Level-Up Your Bottle Photos: A Window, a Phone, and a Little Intention
By Dan Quiñones
Photographing bottles is deceptively tricky—reflections, glare, and awkward shadows can turn a beautiful product into a frustrating image fast. But with a few simple techniques, you can capture clean, professional-looking bottle photos that elevate your brand and showcase your product the way it deserves. Using just a phone!
Brief Description
In this guide, you’ll learn straightforward, beginner-friendly steps to improve your bottle photography—using the light you have, tools you already own, and techniques that make your product look polished, intentional, and ready for your website, wholesale catalog, or social media.
Note: A tripod helps.

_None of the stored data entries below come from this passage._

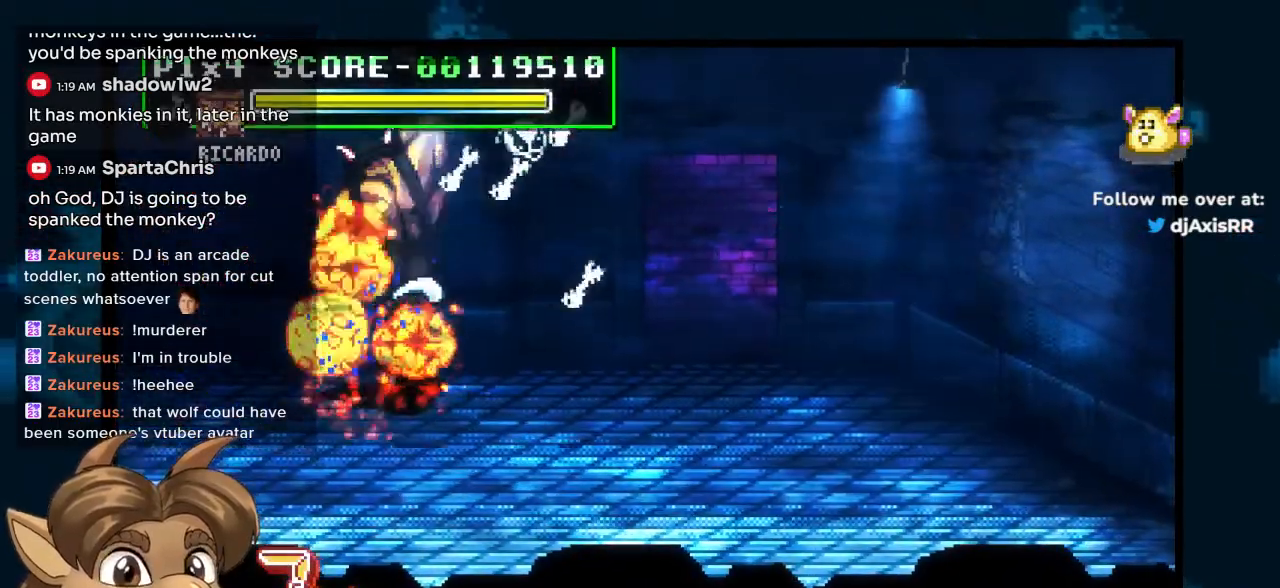
Gameplay with a controller (Nintendo layout); each line is a JSON object with the inputs held at the frame after it. "events" lists button and stick changes between this image and that frame as [ms after this image, input, new state], when the widget could be followed in between. Not read: L1 L2 L3 R2 R3 Z.
{"buttons": ["Y"], "left_stick": "center", "right_stick": "center", "events": [[33, "DPAD_DOWN", "up"]]}
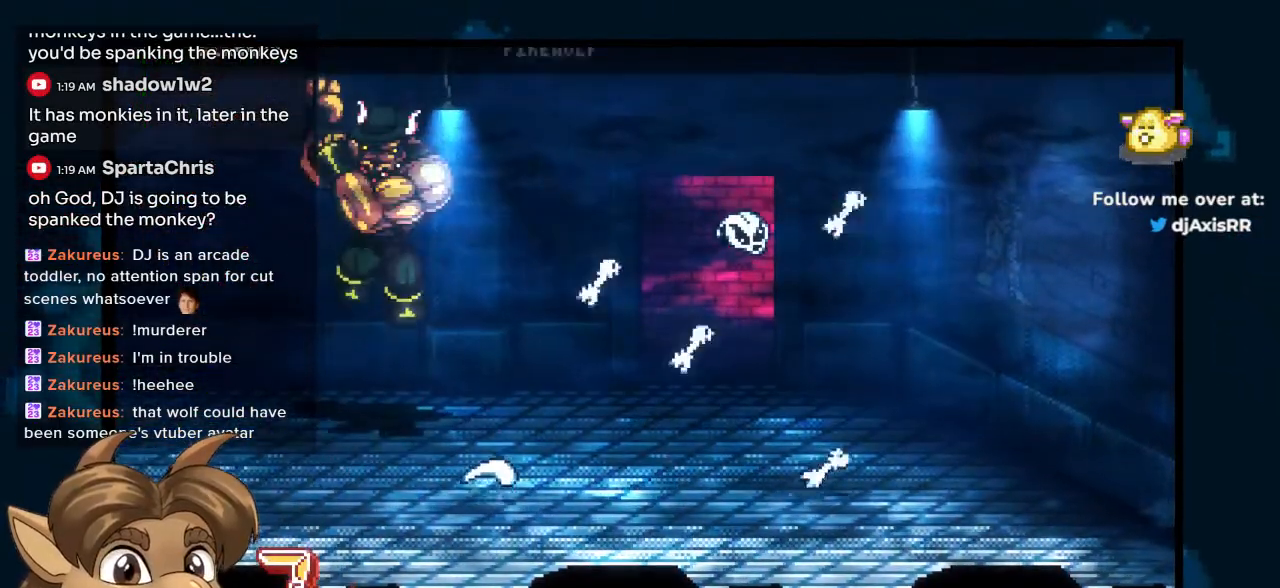
{"buttons": ["DPAD_RIGHT"], "left_stick": "center", "right_stick": "center", "events": [[200, "DPAD_RIGHT", "down"], [283, "DPAD_RIGHT", "up"], [350, "DPAD_RIGHT", "down"], [367, "Y", "up"]]}
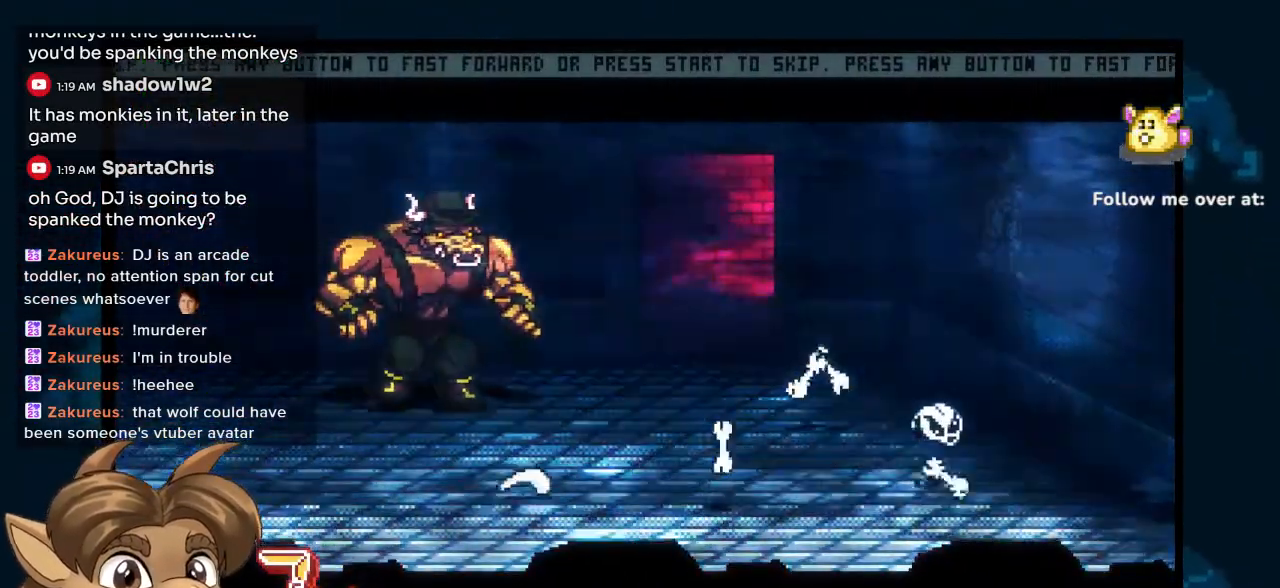
{"buttons": ["DPAD_RIGHT"], "left_stick": "center", "right_stick": "center"}
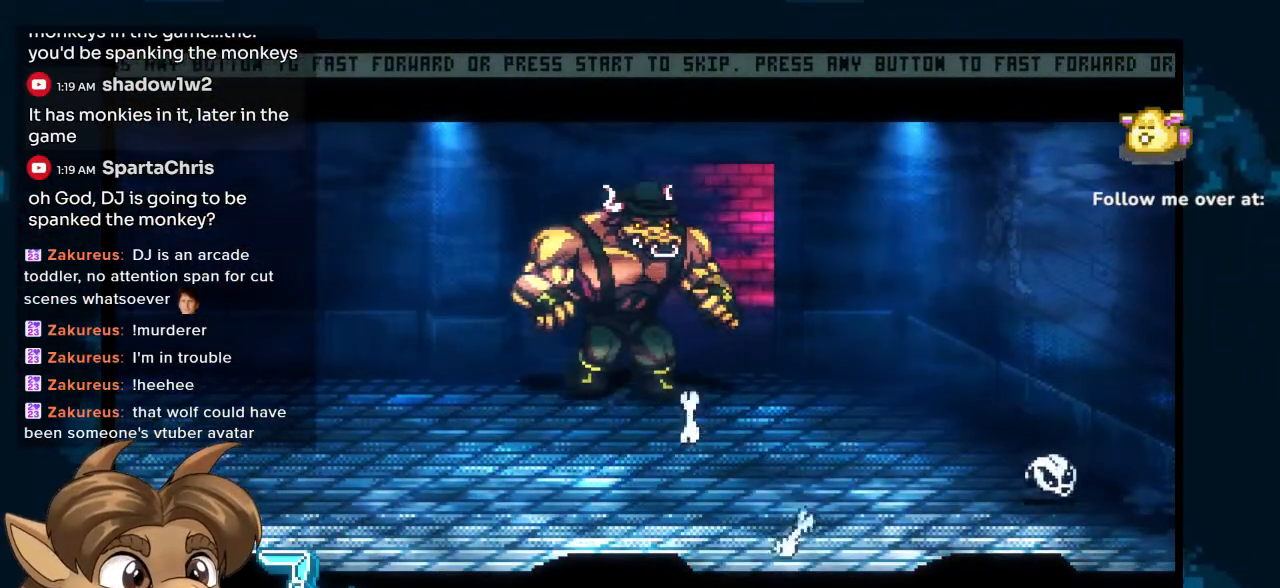
{"buttons": [], "left_stick": "center", "right_stick": "center", "events": [[67, "DPAD_RIGHT", "up"]]}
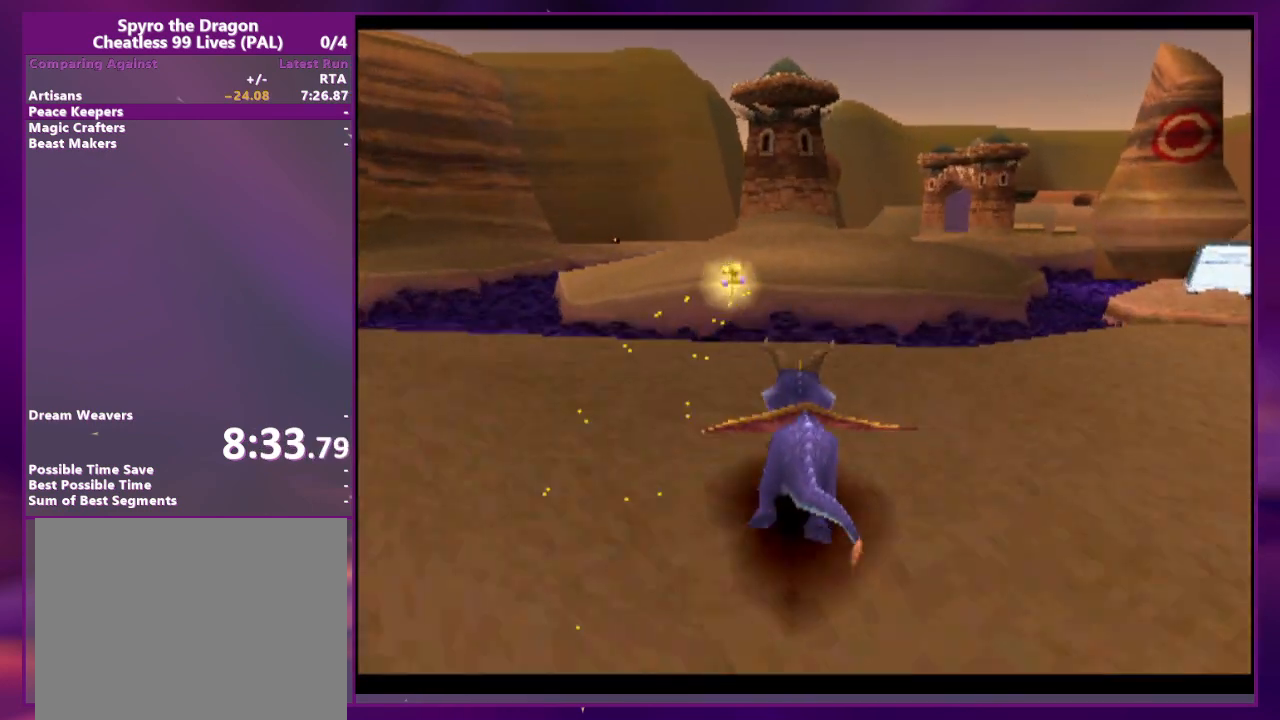
Gameplay with a controller (PlayStation layout); each line is a JSON object with the inputs held at the frame after it (dt_ms = milliseconds from this image to that frame). "events" lists button and stick changes between this image and that frame as [ms after this image, input, new state], when the widget could be followed in between. Not read: DPAD_DOWN DPAD_LEFT DPAD_UP L2 L3 R3 SQUARE left_stick right_stick.
{"dt_ms": 500, "buttons": [], "events": [[200, "CROSS", "down"], [400, "CROSS", "up"]]}
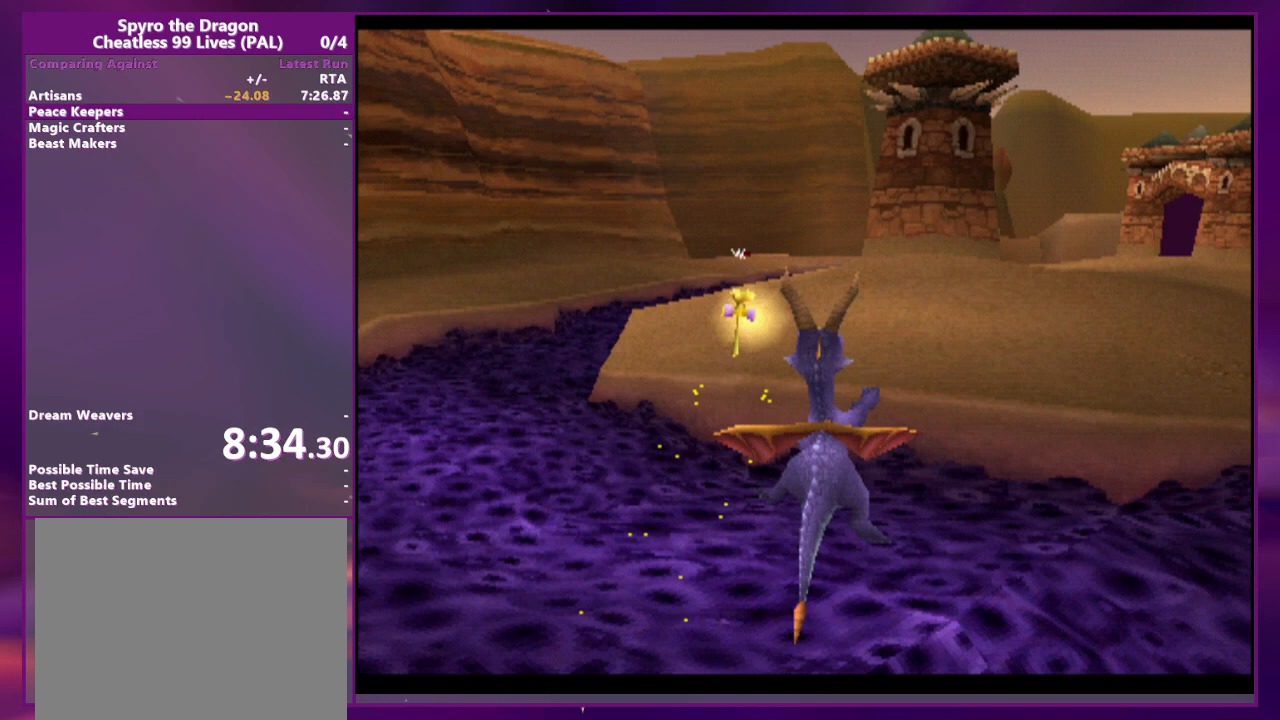
{"dt_ms": 500, "buttons": ["CROSS"], "events": [[100, "CROSS", "down"], [233, "CROSS", "up"], [333, "DPAD_RIGHT", "down"], [433, "DPAD_RIGHT", "up"], [500, "CROSS", "down"]]}
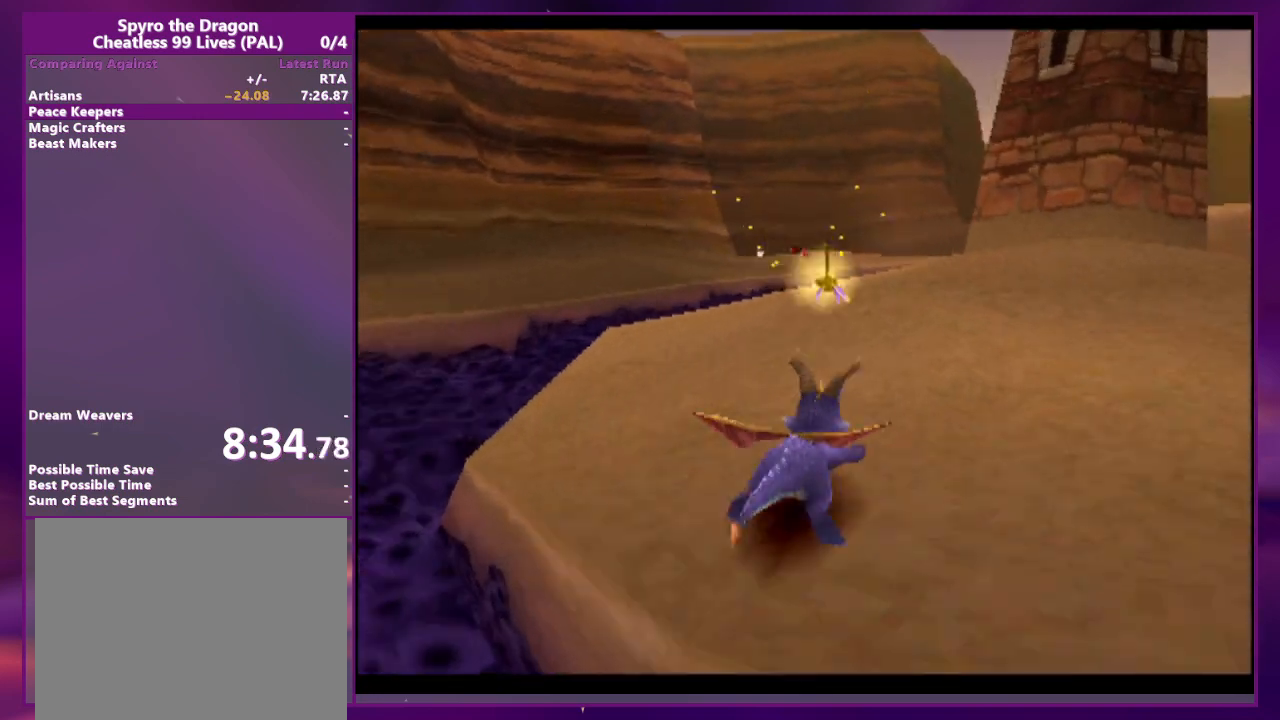
{"dt_ms": 500, "buttons": [], "events": [[200, "CROSS", "up"]]}
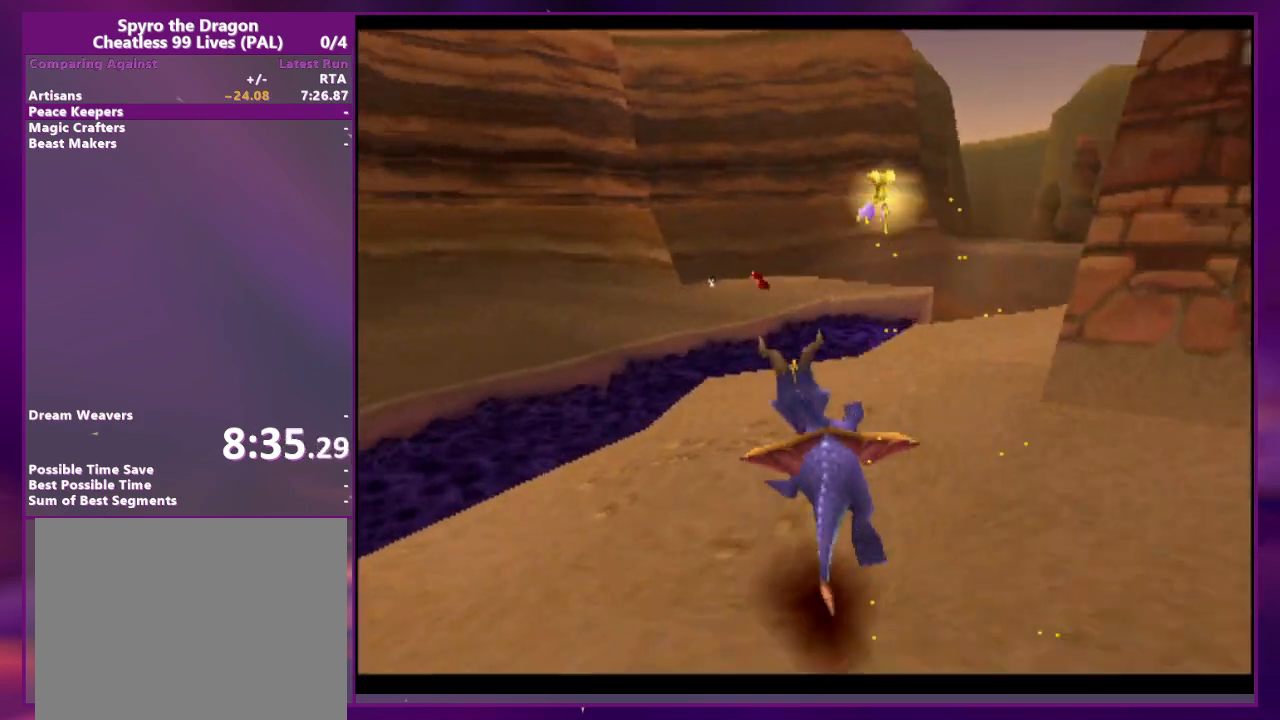
{"dt_ms": 500, "buttons": ["CROSS"], "events": [[400, "CROSS", "down"]]}
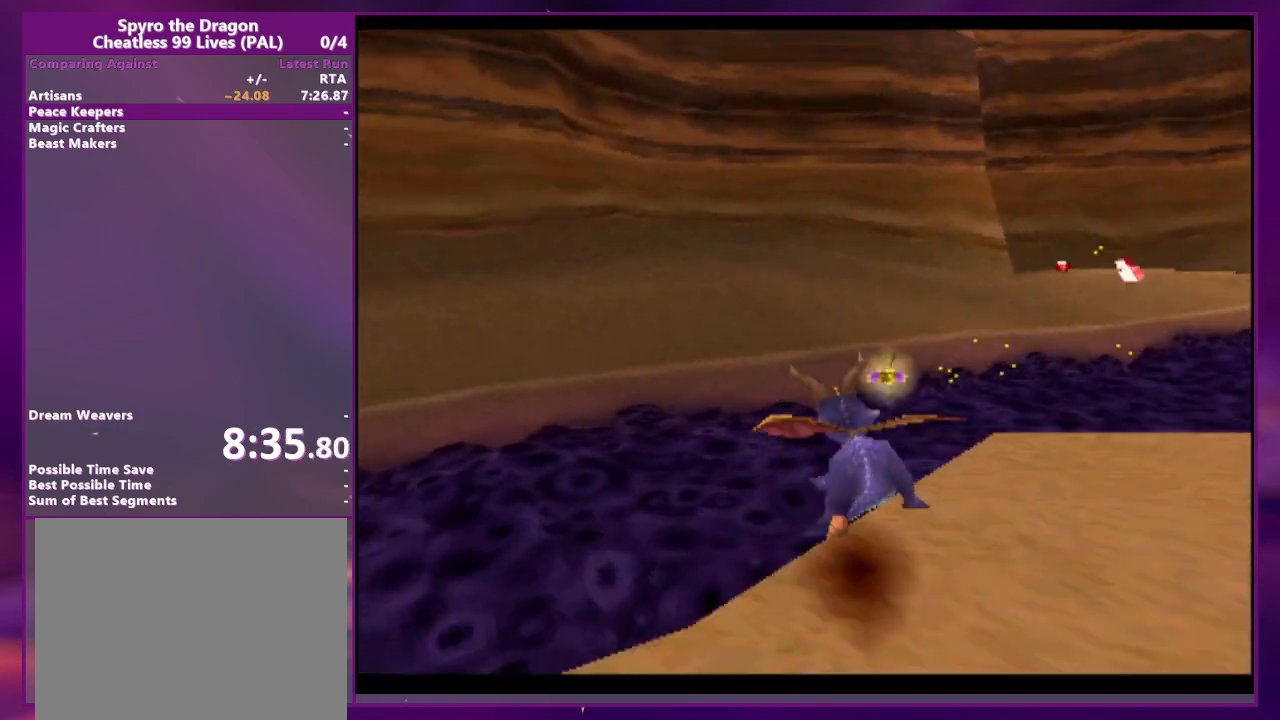
{"dt_ms": 500, "buttons": ["DPAD_RIGHT"], "events": [[100, "CROSS", "up"], [300, "CROSS", "down"], [367, "DPAD_RIGHT", "down"], [433, "CROSS", "up"]]}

If you don’t have one yet, check out our recommended gear list to see what we use.
1. Turn on your grid
Turn on the grid feature on your camera or phone.
This will help you improve your composition and keep things straight and intentional.
2. Choose the right orientation
For social: Hold the phone vertically.
For web + email headers: Grab a few horizontal options too to give yourself compositional variety.
3. Use an environment that compliments the bottle
If you’re in a tasting room, you’re already rich with great backgrounds and textures.
Choose a surface and backdrop that feel on-brand and don’t distract from the label.
4. Find your light
Look for a window (soft light), lamp (direct light), edge of an overhang (soft light), even direct sunlight can work for certain aesthetics and place the bottle(s) as close to the window as possible.
This gives you soft, directional light that’s perfect for glass and labels.
5. Position and rotate the bottle
Try the bottle in the center, the left third, and the right third of the frame using the grid.
Slowly turn the bottle toward and away from the light source until you like the highlight and shadow pattern on the glass and label.
I usually start with the bottle turned about 90° (or slightly more) away from the window, then adjust until the reflections look clean and flattering.
*Raise and lower your camera up and down to change the angle. I prefer to keep a low camera angle so the label is near the center of the frame, but far enough away to capture the entire bottle and a little bit of the surrounding environment.
6. Start shooting and add minimal props
Begin shooting once you like the light and position.
Add in minimal props like flowers, corks, a wine key, food, books, or a glass.
The goal is to provide variety without cluttering the frame or spending too much time on each bottle or bottle pack.
7. Retouch reflections and blemishes
Edit distracting reflections (you taking the picture), dust, or small blemishes in Photoshop or any spot-removal tool.
Take your time and be patient here—the more care you put in, the more polished the final image will look.
Bonus mindset: channel your inner oil painter in this step. Slow, intentional refinements beat quick, sloppy edits every time.
8. Bonus: Use foam core boards for control
Get a couple of bi-folding foam core boards to use as light tools: We use the ones from V Flat World linked here
Black foam core = light subtractor (adds contrast, deepens shadows).
White foam core = reflector (fills shadows, adds soft highlights).
Place these just out of frame next to the bottle(s). Small adjustments can dramatically improve your lighting and give you those long, soft highlights exactly where you want them.
9. Don’t forget the most important part
Have fun with it.
Style the scene in a way that feels appropriate for your brand and your audience.
The more intentional you are, the more your images will feel like you.